Das Wort, das die Kirche glaubend in den Mund des Auferstandenen legt, ist ein unglaubliches Bekenntnis: in der Verlassenheit des Gründonnerstagsabends und in der Dunkelheit des Karfreitags war die bergende und liebende Hand Gottes da. Der Vater hat immer zu seinem Sohn gehalten. Ja, der Vater hat den Sohn gehalten. Und darin liegt seitdem auch für alle Menschen die Hoffnung, in den Händen Gottes Halt zu finden.
Die Osterbotschaft tröstet, weil sie die Furcht vor dem Tod nimmt. Aus dieser Wirklichkeit zu leben bedeutet deshalb, nicht mehr von der unnützen Sorge getrieben zu sein, die Toten zu balsamieren, damit sie bleiben. Sondern es gilt nach dem Ewigen und dem Bleibenden Ausschau zu halten. Deshalb hat auch die Taufe im Ostergeschehen ihren Ursprung, in der der Mensch von Gott in das unendliche Leben einbalsamiert wird.
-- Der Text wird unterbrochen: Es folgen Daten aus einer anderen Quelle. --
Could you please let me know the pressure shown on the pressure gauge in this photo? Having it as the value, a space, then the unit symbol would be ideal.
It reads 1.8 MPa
Die Materie wird beseelt und verinnerlicht sich. Das Leben kommt von Gott und kehrt zu ihm zurück. Und so bleibt nicht der Tod, sondern das Leben.
Wenn wir Ostern feiern, sind wir eingeladen, von dieser Gewissheit unseres Lebens in der Welt Zeugnis zu geben. Denn nur durch unser neues gesalbtes Leben wird die Welt erfahren, dass es einen Weg aus aller Todesverfallenheit, aus allem Krieg und aus allem Leid gibt.
Das Christentum ist dabei immer und zu allererst eine Geschichte Gottes mit den Menschen, und zwar mit Abraham und Mose, mit Jesus und den Frauen und Jüngern, die heute zum Grabe kommen.
Und auch mit uns selbst.
In uns und durch uns will Gott in dieser Welt leben.
Deshalb sind auch wir zum österlichen Leben berufen.
Ich wünsche uns allen eine frohe und gesegnete Osterzeit 2021 in dieser für uns alle herausfordernden Zeit.